### WRITTEN INSTRUCTION
According to the biographical text on Henry Ireton, which Oxford college did he join as a gentleman-commoner in 1626?

### TEXT SHOWN
IRETON, HENRY (1611–1651), regicide, baptised 3 Nov. 1611, was the eldest son of German Ireton of Attenborough, near Nottingham. His father, who settled at Attenborough about 1605, was the younger brother of William Ireton of Little Ireton in Derbyshire (Cornelius Brown, Worthies of Nottinghamshire, p. 182). Henry became in 1626 a gentleman-commoner of Trinity College, Oxford, and took the degree of B.A. in 1629. According to Wood, ‘he had the character in that house of a stubborn and saucy fellow towards the seniors, and therefore his company was not at all wanting’ (Athenæ Oxon. ed. Bliss, iii. 298). In 1629 he entered the Middle Temple (24 Nov.), but was never called to the bar (The Trial of Charles I, with Biographies of Bradshaw, Ireton, &c., in Murray's Family Library, 1832, xxxi. 130).

[Collected data entries]
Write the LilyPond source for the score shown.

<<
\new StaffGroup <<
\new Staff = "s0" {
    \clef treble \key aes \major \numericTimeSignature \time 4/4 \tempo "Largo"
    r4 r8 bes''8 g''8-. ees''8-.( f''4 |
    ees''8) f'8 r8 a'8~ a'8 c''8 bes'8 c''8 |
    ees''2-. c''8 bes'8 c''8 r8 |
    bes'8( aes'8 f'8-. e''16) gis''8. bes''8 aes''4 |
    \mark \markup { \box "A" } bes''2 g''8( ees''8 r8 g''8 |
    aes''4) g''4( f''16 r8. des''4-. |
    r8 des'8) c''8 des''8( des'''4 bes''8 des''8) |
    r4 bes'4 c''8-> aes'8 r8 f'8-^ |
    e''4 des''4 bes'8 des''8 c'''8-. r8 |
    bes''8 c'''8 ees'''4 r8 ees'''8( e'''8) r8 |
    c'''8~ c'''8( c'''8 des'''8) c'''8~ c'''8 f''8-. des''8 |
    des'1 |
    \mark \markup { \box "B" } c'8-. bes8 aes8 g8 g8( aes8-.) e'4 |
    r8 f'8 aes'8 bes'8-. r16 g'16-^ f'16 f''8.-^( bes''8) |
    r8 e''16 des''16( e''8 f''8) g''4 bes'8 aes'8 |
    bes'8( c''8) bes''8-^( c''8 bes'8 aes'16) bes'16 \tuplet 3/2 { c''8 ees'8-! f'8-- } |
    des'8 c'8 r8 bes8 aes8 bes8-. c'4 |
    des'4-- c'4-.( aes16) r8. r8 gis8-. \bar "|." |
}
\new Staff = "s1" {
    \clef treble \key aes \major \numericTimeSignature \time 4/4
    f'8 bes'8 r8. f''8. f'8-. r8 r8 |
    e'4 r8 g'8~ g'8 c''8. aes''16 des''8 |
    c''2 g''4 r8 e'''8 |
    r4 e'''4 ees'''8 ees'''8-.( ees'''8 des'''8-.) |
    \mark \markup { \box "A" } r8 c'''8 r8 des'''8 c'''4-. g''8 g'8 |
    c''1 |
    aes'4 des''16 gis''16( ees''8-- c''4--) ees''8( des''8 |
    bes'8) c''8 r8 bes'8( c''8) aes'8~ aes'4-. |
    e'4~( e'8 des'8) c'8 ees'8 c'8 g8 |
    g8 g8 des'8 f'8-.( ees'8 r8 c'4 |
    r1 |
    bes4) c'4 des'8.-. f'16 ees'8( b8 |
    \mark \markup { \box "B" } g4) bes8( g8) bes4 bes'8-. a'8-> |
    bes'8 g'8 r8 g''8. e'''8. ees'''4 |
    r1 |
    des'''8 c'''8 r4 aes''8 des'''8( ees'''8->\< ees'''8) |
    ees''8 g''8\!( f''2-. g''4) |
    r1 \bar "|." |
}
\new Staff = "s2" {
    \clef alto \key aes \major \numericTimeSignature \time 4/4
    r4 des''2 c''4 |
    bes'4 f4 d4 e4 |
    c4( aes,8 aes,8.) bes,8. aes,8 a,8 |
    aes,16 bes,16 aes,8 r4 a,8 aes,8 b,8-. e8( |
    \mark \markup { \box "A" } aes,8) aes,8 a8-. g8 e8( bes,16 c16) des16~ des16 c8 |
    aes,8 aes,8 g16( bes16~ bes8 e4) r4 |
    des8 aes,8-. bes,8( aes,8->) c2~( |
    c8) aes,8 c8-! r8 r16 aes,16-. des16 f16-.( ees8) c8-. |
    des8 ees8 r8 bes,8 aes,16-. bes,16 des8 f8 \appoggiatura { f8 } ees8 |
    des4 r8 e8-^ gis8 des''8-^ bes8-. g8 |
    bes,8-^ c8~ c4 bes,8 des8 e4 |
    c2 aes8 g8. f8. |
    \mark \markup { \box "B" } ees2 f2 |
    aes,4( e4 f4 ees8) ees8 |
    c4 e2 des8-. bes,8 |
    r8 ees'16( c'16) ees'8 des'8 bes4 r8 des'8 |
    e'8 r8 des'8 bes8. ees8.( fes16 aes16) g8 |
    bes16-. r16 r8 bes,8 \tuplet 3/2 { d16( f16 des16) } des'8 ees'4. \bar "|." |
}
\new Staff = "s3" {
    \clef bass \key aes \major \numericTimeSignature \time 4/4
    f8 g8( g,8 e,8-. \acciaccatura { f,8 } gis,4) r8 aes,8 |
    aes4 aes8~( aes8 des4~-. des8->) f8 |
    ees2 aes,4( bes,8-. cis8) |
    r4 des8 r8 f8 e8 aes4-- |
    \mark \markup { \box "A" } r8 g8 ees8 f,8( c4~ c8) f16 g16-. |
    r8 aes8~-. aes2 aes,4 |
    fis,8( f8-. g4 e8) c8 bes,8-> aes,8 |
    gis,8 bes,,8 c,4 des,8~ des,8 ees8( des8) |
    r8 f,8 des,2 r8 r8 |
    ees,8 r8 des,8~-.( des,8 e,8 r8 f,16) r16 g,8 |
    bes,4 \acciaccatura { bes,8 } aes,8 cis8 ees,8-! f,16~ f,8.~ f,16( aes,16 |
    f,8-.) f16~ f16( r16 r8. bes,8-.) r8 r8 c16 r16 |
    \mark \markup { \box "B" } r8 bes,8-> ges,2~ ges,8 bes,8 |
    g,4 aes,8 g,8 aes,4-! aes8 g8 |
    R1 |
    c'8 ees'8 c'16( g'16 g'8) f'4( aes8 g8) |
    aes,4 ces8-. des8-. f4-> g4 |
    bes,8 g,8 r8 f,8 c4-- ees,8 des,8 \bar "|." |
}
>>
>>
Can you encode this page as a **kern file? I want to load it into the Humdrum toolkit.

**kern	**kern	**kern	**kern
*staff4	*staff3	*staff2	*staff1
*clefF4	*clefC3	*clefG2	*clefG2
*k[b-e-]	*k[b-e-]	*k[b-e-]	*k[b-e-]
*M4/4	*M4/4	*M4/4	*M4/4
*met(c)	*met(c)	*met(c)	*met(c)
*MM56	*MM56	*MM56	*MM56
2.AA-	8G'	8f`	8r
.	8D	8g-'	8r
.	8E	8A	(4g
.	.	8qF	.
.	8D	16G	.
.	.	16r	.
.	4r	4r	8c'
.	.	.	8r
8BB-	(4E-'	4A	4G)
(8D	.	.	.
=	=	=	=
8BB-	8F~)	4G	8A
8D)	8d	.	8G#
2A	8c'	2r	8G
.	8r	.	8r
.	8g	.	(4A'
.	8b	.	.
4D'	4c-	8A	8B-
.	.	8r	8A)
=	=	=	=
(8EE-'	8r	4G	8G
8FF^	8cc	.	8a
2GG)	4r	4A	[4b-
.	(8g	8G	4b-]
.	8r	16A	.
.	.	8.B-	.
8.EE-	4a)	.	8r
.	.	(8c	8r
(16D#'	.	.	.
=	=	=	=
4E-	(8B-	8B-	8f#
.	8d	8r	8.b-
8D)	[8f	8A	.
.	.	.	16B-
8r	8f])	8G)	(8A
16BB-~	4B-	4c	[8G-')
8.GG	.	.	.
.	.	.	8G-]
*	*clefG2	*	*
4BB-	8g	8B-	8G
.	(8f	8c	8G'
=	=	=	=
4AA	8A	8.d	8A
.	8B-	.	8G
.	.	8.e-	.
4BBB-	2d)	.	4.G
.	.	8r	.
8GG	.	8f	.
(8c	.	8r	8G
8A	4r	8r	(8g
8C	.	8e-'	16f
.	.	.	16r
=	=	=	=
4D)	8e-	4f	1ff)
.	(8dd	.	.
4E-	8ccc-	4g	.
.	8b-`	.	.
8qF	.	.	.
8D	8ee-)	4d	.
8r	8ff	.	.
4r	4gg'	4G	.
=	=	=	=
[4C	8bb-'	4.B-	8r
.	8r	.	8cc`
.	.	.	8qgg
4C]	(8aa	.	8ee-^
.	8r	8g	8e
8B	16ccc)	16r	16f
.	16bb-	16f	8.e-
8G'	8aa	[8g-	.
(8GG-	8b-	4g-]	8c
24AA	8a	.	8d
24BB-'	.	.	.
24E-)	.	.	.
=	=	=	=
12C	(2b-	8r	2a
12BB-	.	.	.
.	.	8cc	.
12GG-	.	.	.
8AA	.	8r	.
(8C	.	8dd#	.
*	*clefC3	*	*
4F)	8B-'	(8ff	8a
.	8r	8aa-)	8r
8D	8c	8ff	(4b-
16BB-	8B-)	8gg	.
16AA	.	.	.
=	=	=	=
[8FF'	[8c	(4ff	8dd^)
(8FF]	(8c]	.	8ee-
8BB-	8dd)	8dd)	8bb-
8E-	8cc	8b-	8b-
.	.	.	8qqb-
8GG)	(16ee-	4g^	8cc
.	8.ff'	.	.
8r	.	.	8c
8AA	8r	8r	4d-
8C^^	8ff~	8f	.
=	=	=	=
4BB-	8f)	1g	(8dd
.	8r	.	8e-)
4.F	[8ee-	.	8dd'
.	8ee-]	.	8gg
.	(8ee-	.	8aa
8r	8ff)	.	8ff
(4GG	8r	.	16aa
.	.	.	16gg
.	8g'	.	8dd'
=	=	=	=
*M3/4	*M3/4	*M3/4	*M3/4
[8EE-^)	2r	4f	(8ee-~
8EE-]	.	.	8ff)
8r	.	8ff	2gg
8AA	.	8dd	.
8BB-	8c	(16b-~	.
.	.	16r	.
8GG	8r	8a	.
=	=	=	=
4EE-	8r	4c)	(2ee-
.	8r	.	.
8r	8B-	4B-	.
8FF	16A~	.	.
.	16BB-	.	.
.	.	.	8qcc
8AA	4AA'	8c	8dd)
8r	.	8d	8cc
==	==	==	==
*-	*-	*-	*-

### WRITTEN REPLY
Trinity College, Oxford.